Several scientific disciplines have been rocked by a crisis of reproducibility in recent years . Not long ago, Bayer researchers found that they were only able to replicate 25% of the important pharmaceutical papers they examined , and an MIT report on Machine Learning papers found similar results. Some fields have begun to emerge from their crises, but other fields, such as psychology, may have not yet hit bottom  .
We might imagine that this is because many scientists are good at science but not so adept with statistics. We might even imagine that we Analytics practitioners should have fewer problems because we are good at statistics. As a matter of fact, we find ourselves with an equivalent issue: predictive models that underperform once deployed. We have a powerful tool to prevent an underperforming model in Cross Validation (CV), but the ubiquity of CV in our modeling tools has led many Analysts to misunderstand how to properly use CV or appropriately create CV partitions, leading to lower-performing models.
This article will address the proper use and partitioning of CV to help us avoid these crises of under-performance in our own projects.
Before discussing CV, we need to understand why it is necessary. Model validation allows us to test the accuracy of our models, but it is difficult to do correctly. The most basic mistake an analytics team can make is to test a model on the same data that was used for training. Doing this is like giving a test to students after handing out the answers: any sufficiently flexible model will get a perfect score.

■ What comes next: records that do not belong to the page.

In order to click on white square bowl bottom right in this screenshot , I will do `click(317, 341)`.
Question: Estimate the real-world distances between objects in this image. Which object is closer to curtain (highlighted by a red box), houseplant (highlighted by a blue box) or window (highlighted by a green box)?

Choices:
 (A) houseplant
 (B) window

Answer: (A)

A basic precaution that enables us to avoid testing and training on the same data is to divide our data into two sets before doing any analysis: one to train the model and the other to test the model. The training data represents the data that we will have in hand before deploying our model, and the test data represents the new, never-seen-before data that will arrive during production. This procedure is vital to modeling practice. Many who over-examine their total data learn too much to be surprised by the data subset later held out (unlike the real data of the future, which can always shock). They become overconfident in their models’ accuracy until the cold cruel world brings ruin.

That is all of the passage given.